SUPPLIED RECORDS —

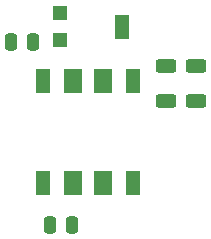
<source format=gbr>
%TF.GenerationSoftware,KiCad,Pcbnew,9.0.0*%
%TF.CreationDate,2025-07-13T02:11:52+05:30*%
%TF.ProjectId,REF03,52454630-332e-46b6-9963-61645f706362,rev?*%
%TF.SameCoordinates,Original*%
%TF.FileFunction,Paste,Top*%
%TF.FilePolarity,Positive*%
%FSLAX46Y46*%
G04 Gerber Fmt 4.6, Leading zero omitted, Abs format (unit mm)*
G04 Created by KiCad (PCBNEW 9.0.0) date 2025-07-13 02:11:52*
%MOMM*%
%LPD*%
G01*
G04 APERTURE LIST*
G04 Aperture macros list*
%AMRoundRect*
0 Rectangle with rounded corners*
0 $1 Rounding radius*
0 $2 $3 $4 $5 $6 $7 $8 $9 X,Y pos of 4 corners*
0 Add a 4 corners polygon primitive as box body*
4,1,4,$2,$3,$4,$5,$6,$7,$8,$9,$2,$3,0*
0 Add four circle primitives for the rounded corners*
1,1,$1+$1,$2,$3*
1,1,$1+$1,$4,$5*
1,1,$1+$1,$6,$7*
1,1,$1+$1,$8,$9*
0 Add four rect primitives between the rounded corners*
20,1,$1+$1,$2,$3,$4,$5,0*
20,1,$1+$1,$4,$5,$6,$7,0*
20,1,$1+$1,$6,$7,$8,$9,0*
20,1,$1+$1,$8,$9,$2,$3,0*%
G04 Aperture macros list end*
%ADD10RoundRect,0.250000X0.625000X-0.312500X0.625000X0.312500X-0.625000X0.312500X-0.625000X-0.312500X0*%
%ADD11RoundRect,0.250000X-0.250000X-0.475000X0.250000X-0.475000X0.250000X0.475000X-0.250000X0.475000X0*%
%ADD12R,1.300000X1.300000*%
%ADD13R,1.300000X2.000000*%
%ADD14R,1.170000X2.000000*%
%ADD15R,1.520000X2.000000*%
G04 APERTURE END LIST*
D10*
%TO.C,R1*%
X6604000Y2601500D03*
X6604000Y5526500D03*
%TD*%
D11*
%TO.C,C6*%
X-6537999Y7620000D03*
X-4638001Y7620000D03*
%TD*%
D12*
%TO.C,R3*%
X-2346000Y7740000D03*
D13*
X2854000Y8890000D03*
D12*
X-2346000Y10040000D03*
%TD*%
D11*
%TO.C,C4*%
X-3236000Y-7874000D03*
X-1336000Y-7874000D03*
%TD*%
D14*
%TO.C,U2*%
X-3810000Y-4300000D03*
D15*
X-1270000Y-4300000D03*
X1270000Y-4300000D03*
D14*
X3810000Y-4300000D03*
X3810000Y4300000D03*
D15*
X1270000Y4300000D03*
X-1270000Y4300000D03*
D14*
X-3810000Y4300000D03*
%TD*%
D10*
%TO.C,R4*%
X9144000Y2601500D03*
X9144000Y5526500D03*
%TD*%
M02*

</source>
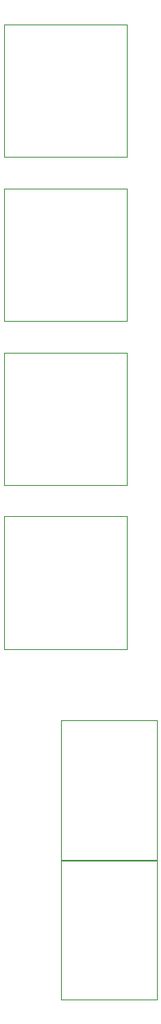
<source format=gbr>
%TF.GenerationSoftware,KiCad,Pcbnew,5.1.9+dfsg1-1~bpo10+1*%
%TF.CreationDate,2022-02-02T01:19:32+08:00*%
%TF.ProjectId,MiniADSR 1.0.1 - Front,4d696e69-4144-4535-9220-312e302e3120,rev?*%
%TF.SameCoordinates,Original*%
%TF.FileFunction,Other,User*%
%FSLAX46Y46*%
G04 Gerber Fmt 4.6, Leading zero omitted, Abs format (unit mm)*
G04 Created by KiCad (PCBNEW 5.1.9+dfsg1-1~bpo10+1) date 2022-02-02 01:19:32*
%MOMM*%
%LPD*%
G01*
G04 APERTURE LIST*
%ADD10C,0.050000*%
G04 APERTURE END LIST*
D10*
%TO.C,REF\u002A\u002A*%
X69500000Y-140480000D02*
X59500000Y-140480000D01*
X69500000Y-126080000D02*
X59500000Y-126080000D01*
X59500000Y-140480000D02*
X59500000Y-126080000D01*
X69500000Y-140480000D02*
X69500000Y-126080000D01*
X53590000Y-118650000D02*
X66410000Y-118650000D01*
X66410000Y-104900000D02*
X53590000Y-104900000D01*
X53590000Y-104900000D02*
X53590000Y-118650000D01*
X66410000Y-118650000D02*
X66410000Y-104900000D01*
X53590000Y-101650000D02*
X66410000Y-101650000D01*
X66410000Y-87900000D02*
X53590000Y-87900000D01*
X53590000Y-87900000D02*
X53590000Y-101650000D01*
X66410000Y-101650000D02*
X66410000Y-87900000D01*
X53590000Y-84650000D02*
X66410000Y-84650000D01*
X66410000Y-70900000D02*
X53590000Y-70900000D01*
X53590000Y-70900000D02*
X53590000Y-84650000D01*
X66410000Y-84650000D02*
X66410000Y-70900000D01*
X53590000Y-67650000D02*
X66410000Y-67650000D01*
X66410000Y-53900000D02*
X53590000Y-53900000D01*
X53590000Y-53900000D02*
X53590000Y-67650000D01*
X66410000Y-67650000D02*
X66410000Y-53900000D01*
X69500000Y-154980000D02*
X59500000Y-154980000D01*
X69500000Y-140580000D02*
X59500000Y-140580000D01*
X59500000Y-154980000D02*
X59500000Y-140580000D01*
X69500000Y-154980000D02*
X69500000Y-140580000D01*
%TD*%
M02*

</source>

WHAT TO PRODUCE — The material should be duplicated word for word, with no images included.

REPLY —
<source format=gbr>
%TF.GenerationSoftware,KiCad,Pcbnew,9.0.0*%
%TF.CreationDate,2025-07-13T02:11:52+05:30*%
%TF.ProjectId,REF03,52454630-332e-46b6-9963-61645f706362,rev?*%
%TF.SameCoordinates,Original*%
%TF.FileFunction,Paste,Top*%
%TF.FilePolarity,Positive*%
%FSLAX46Y46*%
G04 Gerber Fmt 4.6, Leading zero omitted, Abs format (unit mm)*
G04 Created by KiCad (PCBNEW 9.0.0) date 2025-07-13 02:11:52*
%MOMM*%
%LPD*%
G01*
G04 APERTURE LIST*
G04 Aperture macros list*
%AMRoundRect*
0 Rectangle with rounded corners*
0 $1 Rounding radius*
0 $2 $3 $4 $5 $6 $7 $8 $9 X,Y pos of 4 corners*
0 Add a 4 corners polygon primitive as box body*
4,1,4,$2,$3,$4,$5,$6,$7,$8,$9,$2,$3,0*
0 Add four circle primitives for the rounded corners*
1,1,$1+$1,$2,$3*
1,1,$1+$1,$4,$5*
1,1,$1+$1,$6,$7*
1,1,$1+$1,$8,$9*
0 Add four rect primitives between the rounded corners*
20,1,$1+$1,$2,$3,$4,$5,0*
20,1,$1+$1,$4,$5,$6,$7,0*
20,1,$1+$1,$6,$7,$8,$9,0*
20,1,$1+$1,$8,$9,$2,$3,0*%
G04 Aperture macros list end*
%ADD10RoundRect,0.250000X0.625000X-0.312500X0.625000X0.312500X-0.625000X0.312500X-0.625000X-0.312500X0*%
%ADD11RoundRect,0.250000X-0.250000X-0.475000X0.250000X-0.475000X0.250000X0.475000X-0.250000X0.475000X0*%
%ADD12R,1.300000X1.300000*%
%ADD13R,1.300000X2.000000*%
%ADD14R,1.170000X2.000000*%
%ADD15R,1.520000X2.000000*%
G04 APERTURE END LIST*
D10*
%TO.C,R1*%
X6604000Y2601500D03*
X6604000Y5526500D03*
%TD*%
D11*
%TO.C,C6*%
X-6537999Y7620000D03*
X-4638001Y7620000D03*
%TD*%
D12*
%TO.C,R3*%
X-2346000Y7740000D03*
D13*
X2854000Y8890000D03*
D12*
X-2346000Y10040000D03*
%TD*%
D11*
%TO.C,C4*%
X-3236000Y-7874000D03*
X-1336000Y-7874000D03*
%TD*%
D14*
%TO.C,U2*%
X-3810000Y-4300000D03*
D15*
X-1270000Y-4300000D03*
X1270000Y-4300000D03*
D14*
X3810000Y-4300000D03*
X3810000Y4300000D03*
D15*
X1270000Y4300000D03*
X-1270000Y4300000D03*
D14*
X-3810000Y4300000D03*
%TD*%
D10*
%TO.C,R4*%
X9144000Y2601500D03*
X9144000Y5526500D03*
%TD*%
M02*

</source>
<source format=gbr>
%TF.GenerationSoftware,KiCad,Pcbnew,5.1.9+dfsg1-1~bpo10+1*%
%TF.CreationDate,2022-02-02T01:19:32+08:00*%
%TF.ProjectId,MiniADSR 1.0.1 - Front,4d696e69-4144-4535-9220-312e302e3120,rev?*%
%TF.SameCoordinates,Original*%
%TF.FileFunction,Other,User*%
%FSLAX46Y46*%
G04 Gerber Fmt 4.6, Leading zero omitted, Abs format (unit mm)*
G04 Created by KiCad (PCBNEW 5.1.9+dfsg1-1~bpo10+1) date 2022-02-02 01:19:32*
%MOMM*%
%LPD*%
G01*
G04 APERTURE LIST*
%ADD10C,0.050000*%
G04 APERTURE END LIST*
D10*
%TO.C,REF\u002A\u002A*%
X69500000Y-140480000D02*
X59500000Y-140480000D01*
X69500000Y-126080000D02*
X59500000Y-126080000D01*
X59500000Y-140480000D02*
X59500000Y-126080000D01*
X69500000Y-140480000D02*
X69500000Y-126080000D01*
X53590000Y-118650000D02*
X66410000Y-118650000D01*
X66410000Y-104900000D02*
X53590000Y-104900000D01*
X53590000Y-104900000D02*
X53590000Y-118650000D01*
X66410000Y-118650000D02*
X66410000Y-104900000D01*
X53590000Y-101650000D02*
X66410000Y-101650000D01*
X66410000Y-87900000D02*
X53590000Y-87900000D01*
X53590000Y-87900000D02*
X53590000Y-101650000D01*
X66410000Y-101650000D02*
X66410000Y-87900000D01*
X53590000Y-84650000D02*
X66410000Y-84650000D01*
X66410000Y-70900000D02*
X53590000Y-70900000D01*
X53590000Y-70900000D02*
X53590000Y-84650000D01*
X66410000Y-84650000D02*
X66410000Y-70900000D01*
X53590000Y-67650000D02*
X66410000Y-67650000D01*
X66410000Y-53900000D02*
X53590000Y-53900000D01*
X53590000Y-53900000D02*
X53590000Y-67650000D01*
X66410000Y-67650000D02*
X66410000Y-53900000D01*
X69500000Y-154980000D02*
X59500000Y-154980000D01*
X69500000Y-140580000D02*
X59500000Y-140580000D01*
X59500000Y-154980000D02*
X59500000Y-140580000D01*
X69500000Y-154980000D02*
X69500000Y-140580000D01*
%TD*%
M02*

</source>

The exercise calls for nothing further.